Entries taken from a collection:
════════════════
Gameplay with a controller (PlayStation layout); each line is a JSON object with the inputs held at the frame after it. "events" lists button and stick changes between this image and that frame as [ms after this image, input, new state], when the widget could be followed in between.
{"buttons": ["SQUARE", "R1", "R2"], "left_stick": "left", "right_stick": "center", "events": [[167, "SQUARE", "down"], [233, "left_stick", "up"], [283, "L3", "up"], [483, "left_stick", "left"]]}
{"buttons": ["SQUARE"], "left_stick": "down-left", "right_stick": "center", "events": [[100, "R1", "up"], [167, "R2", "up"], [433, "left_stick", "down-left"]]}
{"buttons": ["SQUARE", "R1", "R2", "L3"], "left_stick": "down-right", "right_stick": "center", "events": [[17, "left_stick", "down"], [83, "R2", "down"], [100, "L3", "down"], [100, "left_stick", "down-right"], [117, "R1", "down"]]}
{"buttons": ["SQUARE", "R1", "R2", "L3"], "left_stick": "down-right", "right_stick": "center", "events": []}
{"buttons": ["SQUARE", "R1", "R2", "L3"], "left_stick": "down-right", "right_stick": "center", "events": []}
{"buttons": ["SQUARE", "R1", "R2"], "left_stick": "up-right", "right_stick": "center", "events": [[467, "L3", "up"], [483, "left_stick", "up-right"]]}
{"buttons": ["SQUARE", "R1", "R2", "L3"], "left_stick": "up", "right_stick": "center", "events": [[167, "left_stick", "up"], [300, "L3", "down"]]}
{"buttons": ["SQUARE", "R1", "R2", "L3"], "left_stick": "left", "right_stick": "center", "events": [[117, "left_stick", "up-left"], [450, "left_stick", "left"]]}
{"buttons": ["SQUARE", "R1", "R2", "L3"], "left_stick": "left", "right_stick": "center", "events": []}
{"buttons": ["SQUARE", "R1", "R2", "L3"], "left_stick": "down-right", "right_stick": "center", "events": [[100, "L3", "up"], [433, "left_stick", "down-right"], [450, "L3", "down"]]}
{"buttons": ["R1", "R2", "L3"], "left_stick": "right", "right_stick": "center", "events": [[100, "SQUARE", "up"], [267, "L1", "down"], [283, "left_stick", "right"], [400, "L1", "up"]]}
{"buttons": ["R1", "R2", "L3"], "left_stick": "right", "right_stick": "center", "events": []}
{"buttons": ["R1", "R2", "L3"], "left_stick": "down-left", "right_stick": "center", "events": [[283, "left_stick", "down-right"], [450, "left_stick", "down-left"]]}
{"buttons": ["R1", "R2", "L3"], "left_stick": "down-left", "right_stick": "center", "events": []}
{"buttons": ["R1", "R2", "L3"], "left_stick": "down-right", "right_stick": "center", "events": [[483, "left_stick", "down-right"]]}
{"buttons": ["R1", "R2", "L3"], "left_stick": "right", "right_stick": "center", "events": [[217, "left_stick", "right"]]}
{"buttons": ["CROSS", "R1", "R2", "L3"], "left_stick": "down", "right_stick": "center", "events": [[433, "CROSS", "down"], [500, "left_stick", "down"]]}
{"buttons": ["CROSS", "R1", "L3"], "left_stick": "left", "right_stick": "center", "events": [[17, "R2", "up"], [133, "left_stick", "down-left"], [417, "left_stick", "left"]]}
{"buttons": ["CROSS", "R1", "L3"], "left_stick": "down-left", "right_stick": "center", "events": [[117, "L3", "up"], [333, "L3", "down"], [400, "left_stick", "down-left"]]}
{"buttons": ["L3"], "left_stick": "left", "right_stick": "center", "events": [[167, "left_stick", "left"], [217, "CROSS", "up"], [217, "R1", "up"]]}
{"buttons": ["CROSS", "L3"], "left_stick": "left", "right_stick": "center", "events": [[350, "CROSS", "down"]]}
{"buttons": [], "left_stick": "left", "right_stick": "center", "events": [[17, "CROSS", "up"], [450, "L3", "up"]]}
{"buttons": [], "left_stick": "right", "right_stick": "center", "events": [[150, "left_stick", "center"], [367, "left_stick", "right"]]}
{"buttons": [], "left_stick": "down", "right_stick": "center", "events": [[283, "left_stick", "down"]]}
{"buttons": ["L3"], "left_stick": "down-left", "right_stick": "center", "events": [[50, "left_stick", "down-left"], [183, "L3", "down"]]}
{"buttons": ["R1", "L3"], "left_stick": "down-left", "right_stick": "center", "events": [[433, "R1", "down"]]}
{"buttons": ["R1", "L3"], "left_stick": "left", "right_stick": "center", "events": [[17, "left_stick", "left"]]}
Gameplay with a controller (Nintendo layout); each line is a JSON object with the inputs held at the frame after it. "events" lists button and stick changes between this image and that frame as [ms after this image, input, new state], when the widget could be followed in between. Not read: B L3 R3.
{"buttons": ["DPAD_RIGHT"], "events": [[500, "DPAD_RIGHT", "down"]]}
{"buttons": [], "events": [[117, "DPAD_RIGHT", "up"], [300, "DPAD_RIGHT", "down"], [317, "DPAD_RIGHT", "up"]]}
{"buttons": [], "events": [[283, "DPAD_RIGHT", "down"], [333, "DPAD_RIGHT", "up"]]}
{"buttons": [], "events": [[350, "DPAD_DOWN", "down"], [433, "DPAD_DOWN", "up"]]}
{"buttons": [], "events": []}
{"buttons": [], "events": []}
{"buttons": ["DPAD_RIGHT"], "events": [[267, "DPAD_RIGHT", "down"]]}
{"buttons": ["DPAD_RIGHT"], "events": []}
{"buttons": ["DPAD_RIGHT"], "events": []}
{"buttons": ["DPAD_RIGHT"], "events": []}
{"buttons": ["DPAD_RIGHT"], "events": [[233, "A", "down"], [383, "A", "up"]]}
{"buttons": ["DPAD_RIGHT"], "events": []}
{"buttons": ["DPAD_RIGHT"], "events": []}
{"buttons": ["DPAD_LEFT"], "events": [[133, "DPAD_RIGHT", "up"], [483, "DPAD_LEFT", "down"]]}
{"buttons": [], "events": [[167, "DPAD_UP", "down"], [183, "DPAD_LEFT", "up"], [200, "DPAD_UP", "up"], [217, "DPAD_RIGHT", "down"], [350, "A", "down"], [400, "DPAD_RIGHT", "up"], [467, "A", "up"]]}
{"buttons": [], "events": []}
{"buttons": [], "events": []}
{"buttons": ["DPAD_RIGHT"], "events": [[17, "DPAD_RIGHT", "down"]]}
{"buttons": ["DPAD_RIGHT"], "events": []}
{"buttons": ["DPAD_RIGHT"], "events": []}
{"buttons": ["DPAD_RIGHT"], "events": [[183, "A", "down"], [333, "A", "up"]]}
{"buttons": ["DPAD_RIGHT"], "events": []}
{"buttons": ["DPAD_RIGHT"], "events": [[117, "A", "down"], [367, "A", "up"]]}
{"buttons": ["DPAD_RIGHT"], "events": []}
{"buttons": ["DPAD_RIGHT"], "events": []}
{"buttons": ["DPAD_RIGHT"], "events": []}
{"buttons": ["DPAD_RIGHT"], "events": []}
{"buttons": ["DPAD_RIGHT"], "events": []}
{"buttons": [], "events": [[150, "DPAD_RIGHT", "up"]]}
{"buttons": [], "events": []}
════════════════
§ **Work order**: Within the entries, find all lines holding "followed" and copy each one.

§ **Reply**:
Gameplay with a controller (PlayStation layout); each line is a JSON object with the inputs held at the frame after it. "events" lists button and stick changes between this image and that frame as [ms after this image, input, new state], when the widget could be followed in between.
Gameplay with a controller (Nintendo layout); each line is a JSON object with the inputs held at the frame after it. "events" lists button and stick changes between this image and that frame as [ms after this image, input, new state], when the widget could be followed in between. Not read: B L3 R3.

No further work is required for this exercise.